───── PAGE EXCERPT ─────
Artificial intelligence’s current ability, future prospects discussedArchive
KARACHI: “Would you be comfortable if I was actually a robot? What if your child’s teacher in school was a robot? Would you be fine with sending your child to school in a self-driving car?”
Two experts on artificial intelligence (AI) made one sit up and wake up to reality during a discussion about concerns regarding AI, titled, ‘Journey on intelligence: a dialogue where philosophy inquires artificial intelligence’ organised by the School of Science and Engineering at Habib University on Thursday.
As we step into the age of AI, the question of ethics remains hanging in the middle. How will mankind deal with this conflict between artificial intelligence and human intellect while also dealing with the moral and ethical issues?
Dr Sajjad Haider, head of the AI lab at the Institute of Business Administration, started with Alan Turing’s 1950 test of a machine’s ability to exhibit intelligent behaviour equivalent to, or indistinguishable from, that of a human. But ‘AI’ or ‘artificial intelligence’ was truly born in 1956 when the computer scientist John McCarthy coined the term.
‘Real-world application of robots has people worried about losing their jobs’
“The years following that saw millions of dollars being poured into developing human-like intelligence, which was not really happening, making it the dark period of AI,” he said.
But things started happening and picking up pace around 1996 and 1997 when IBM’s Deep Blue defeated the world-class chess master Garry Kasparov.
“We didn’t have that much computing power in the 1950s but we did in the 1990s. Then recently, in 2016, Google DeepMind’s AlphaGo defeated Go champion Lee Sedol leading to much media hype about AI. Now we see the DARPA challenges involving autonomous or driverless vehicles.
“We also have robots now that look like humans,” he said. “They happen to have Asian faces because they are mostly manufactured in Japan or China. We already have service robots that look like machines but the human face on robots helps smooth interaction between the machine and the human,” he explained.
“But real-world application of robots has people worried about losing their jobs now. For instance there is the Google translator that has got call centre workers all worried,” he said.
“But throughout history we have seen that whenever something new comes along it may make some professions less popular but then there are new professions that come into demand while creating new openings,” Dr Sajjad pointed out.
───── SOURCE DATA ─────
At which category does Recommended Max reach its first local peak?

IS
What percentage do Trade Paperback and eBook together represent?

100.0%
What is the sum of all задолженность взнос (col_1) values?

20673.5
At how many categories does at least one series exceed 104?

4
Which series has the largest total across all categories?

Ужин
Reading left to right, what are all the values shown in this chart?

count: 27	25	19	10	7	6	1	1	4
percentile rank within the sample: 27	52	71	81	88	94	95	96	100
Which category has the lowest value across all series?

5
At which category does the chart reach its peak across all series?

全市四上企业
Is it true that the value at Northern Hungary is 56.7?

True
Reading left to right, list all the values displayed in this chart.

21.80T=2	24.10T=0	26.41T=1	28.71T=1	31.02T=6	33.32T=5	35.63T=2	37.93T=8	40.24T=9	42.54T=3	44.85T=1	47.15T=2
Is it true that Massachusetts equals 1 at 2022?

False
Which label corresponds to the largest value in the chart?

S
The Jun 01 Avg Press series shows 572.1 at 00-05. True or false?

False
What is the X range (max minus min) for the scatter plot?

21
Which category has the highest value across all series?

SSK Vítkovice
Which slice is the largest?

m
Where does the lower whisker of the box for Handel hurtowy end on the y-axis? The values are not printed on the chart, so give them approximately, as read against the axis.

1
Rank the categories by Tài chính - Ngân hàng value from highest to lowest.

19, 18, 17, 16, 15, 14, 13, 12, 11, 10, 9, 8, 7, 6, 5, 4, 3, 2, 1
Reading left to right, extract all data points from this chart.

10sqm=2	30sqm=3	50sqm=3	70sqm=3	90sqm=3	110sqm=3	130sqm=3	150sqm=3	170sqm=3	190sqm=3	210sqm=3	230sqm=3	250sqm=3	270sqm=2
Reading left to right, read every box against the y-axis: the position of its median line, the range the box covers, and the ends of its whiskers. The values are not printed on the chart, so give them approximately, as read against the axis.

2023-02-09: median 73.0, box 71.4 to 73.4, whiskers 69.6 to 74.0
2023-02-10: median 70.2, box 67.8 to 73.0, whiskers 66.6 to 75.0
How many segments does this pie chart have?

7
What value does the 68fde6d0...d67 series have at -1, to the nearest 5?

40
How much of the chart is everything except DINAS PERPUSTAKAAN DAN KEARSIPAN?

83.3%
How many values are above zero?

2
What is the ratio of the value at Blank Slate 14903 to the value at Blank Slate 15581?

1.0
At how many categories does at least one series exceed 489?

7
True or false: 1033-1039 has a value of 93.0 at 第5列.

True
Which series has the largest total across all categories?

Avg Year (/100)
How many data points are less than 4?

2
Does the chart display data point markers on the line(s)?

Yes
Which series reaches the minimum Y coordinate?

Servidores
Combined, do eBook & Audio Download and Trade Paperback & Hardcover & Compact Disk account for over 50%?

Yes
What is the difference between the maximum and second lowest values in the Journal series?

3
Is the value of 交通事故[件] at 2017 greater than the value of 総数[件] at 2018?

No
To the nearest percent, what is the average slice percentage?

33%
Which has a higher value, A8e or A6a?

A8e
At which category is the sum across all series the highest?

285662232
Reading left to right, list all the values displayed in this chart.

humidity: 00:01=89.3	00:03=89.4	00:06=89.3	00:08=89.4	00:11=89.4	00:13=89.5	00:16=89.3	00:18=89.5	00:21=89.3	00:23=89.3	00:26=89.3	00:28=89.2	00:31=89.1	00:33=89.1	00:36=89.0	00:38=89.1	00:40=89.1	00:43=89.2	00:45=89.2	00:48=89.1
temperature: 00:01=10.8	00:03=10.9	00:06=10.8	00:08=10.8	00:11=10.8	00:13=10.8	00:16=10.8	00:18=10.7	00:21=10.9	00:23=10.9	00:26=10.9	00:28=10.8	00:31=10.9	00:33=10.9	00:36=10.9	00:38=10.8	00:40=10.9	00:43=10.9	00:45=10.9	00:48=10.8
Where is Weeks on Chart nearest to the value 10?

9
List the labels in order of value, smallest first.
─────
» EXERCISE TASKS
a - In the AI discussion article, who coined the term "artificial intelligence," and in what year?
b - Please carry the AI discussion article forward from its final sentence.

» TASK-BY-TASK OUTPUTS
a - The computer scientist John McCarthy coined it in 1956.

b -
Other things that are equally or perhaps more worrisome for humans include data mining, deface technology, etc. There is Facebook, Cambridge Analytica, the world’s biggest social network, at the centre of an international scandal involving voter data, the 2016 US presidential election and Brexit. There are smart programmes that can analyse your facial expressions to know your personality.
Dr Sajjad thought that people have been very successful with many great AI tools and they will keep on using them. But what if only a few have access to such tools? “Then it will be just like nuclear technology, which can be misused by those who have access to it,” he pointed out.
Meanwhile, Dr Muhammad Haris, a professor of philosophy at Habib University, said that the combination of biogenetics, AI and state power is making us wonder who’s going to hold power in the future.
“When we think, we think and then there is a gap before the process of reflection,” he said. “That kind of gap diminishes with AI. So AI and genetics will get entangled,” he added.
He also reminded about what is already there such as systems of surveillance and things like face recognition by computers. He quoted the example of a movie rights company sending a legal notice to Vimeo to take down a video that they presumed belonged to them. But they were in fact mistaken as it was a computer simulation of the original which was very difficult to differentiate.
“So now with AI you have a situation where the sources of similarities are increasing, leading to the production of hyper-reality,” he said.
The discussion was moderated by Farieha Aziz, a journalist and co-founder of Bolo Bhi, a digital rights and civil liberties group.